▶ [Excerpt to read]:
When I was young, we had an indelible pencil. If you wet it with your tongue, it would make a mark that you could not erase. That is the way marriages ought to be. Unfortunately, there are too many things that tend to destroy the marriage commitment.
We are introduced to marriage through our parents, the best example being the father and mother team. We understand and appreciate the single parent, whether it is a male or female, but they cannot play both roles. Even when it appears the child or children are doing well, there are some emotional scars that cannot be seen, and most likely, they are never revealed.
Marriage creates a union that time bonds and the circumstances of life seals and shellacs the bond. No one can foresee how the situations of life will create that indelible bond or a breakable union. If a man does not grow old with his bride, his pride will see an old woman rather than a blushing bride. He will seek to replace the old woman with a more compatible mate through infedelity and divorce. Sometimes the man blames his inability to perform on the wife, blaming his failure of arousal (considered falling out of love) on the wife. She can no longer satisfy his sexual needs because of something as simple as a doctor's visit can correct.

▶ [Data excerpt]:
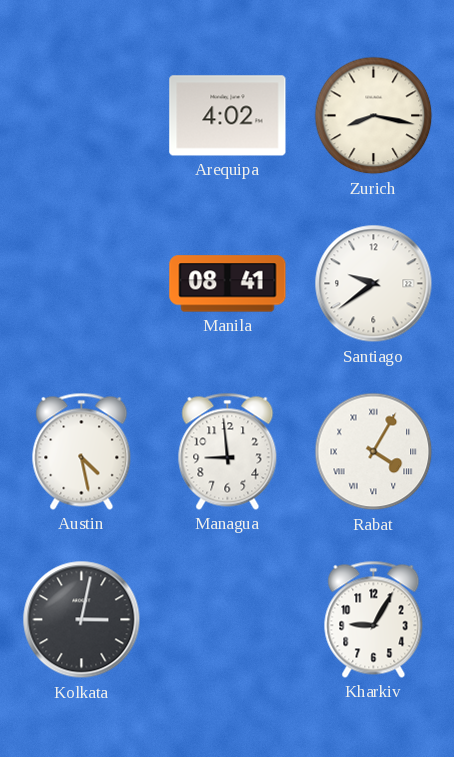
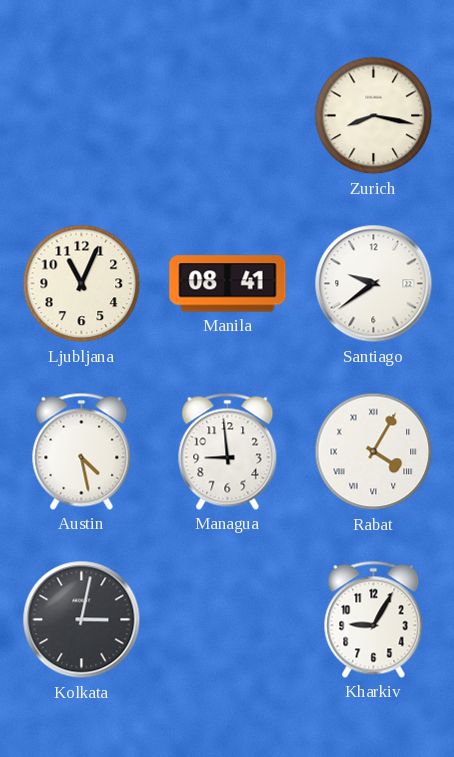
Arequipa: 4:02 -> none
Ljubljana: none -> 11:04
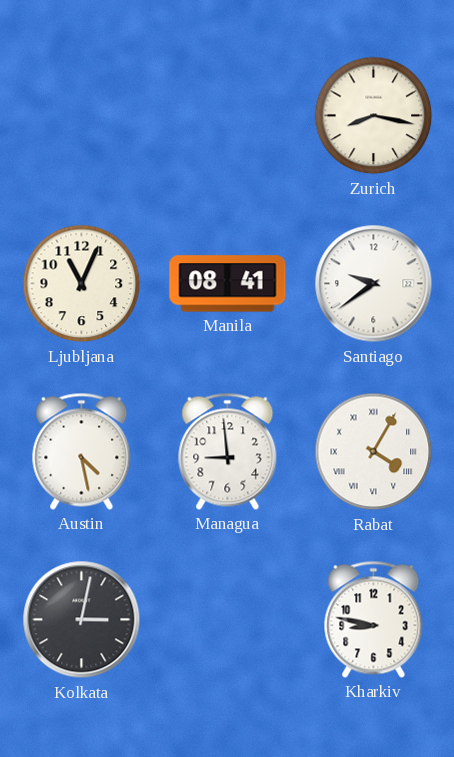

▶ [Tasks for this exercise]:
(1) According to the passage about marriage, what happens when the indelible pencil is wet with the tongue?
(2) Carry on the passage about marriage from its final sentence.
The lines have no connection to the passage about marriage.

▶ [Solved problems]:
(1) It makes a mark that cannot be erased.

(2)
Too often, the marriage is based on physical attractions, prominent positions, financial accounting, or other things that change in time. When the changes come, the mind wanders and finds other lusts and interests to pursue. Sometimes a woman will gain weight because of rejection. There are others who lose weight because of depression. In either case, it is an unforeseen change that changes the makeup of the bride.
An indelible marriage evolves around the good and the bad of the marriage relationship. A good communication link will expose the weaknesses in a marriage. The machoism of a man will not allow him to tell his wife or go to a counsellor when the sexual experience fails. On the other hand, when the sexual drive of the wife ebbs, and she no longer has a desire to fulfil her duties as a wife, her rejection may cause some manner of dysfunction for her spouse.
When the marriage seems to falter, don't look for reasons for divorce, look for solutions to the problem. Usually there are simple solutions to seek and resolve the situation. Divorce may seem like an end, but it is never the solution. Even after good pre-marital counselling, sometimes separation and divorce sever the marriage bond.
Every divorce consideration should have an impartial mediator to which they can go to seek information that may bring the marriage back into focus. One good source for seeking marital advice is firstname.lastname@example.org.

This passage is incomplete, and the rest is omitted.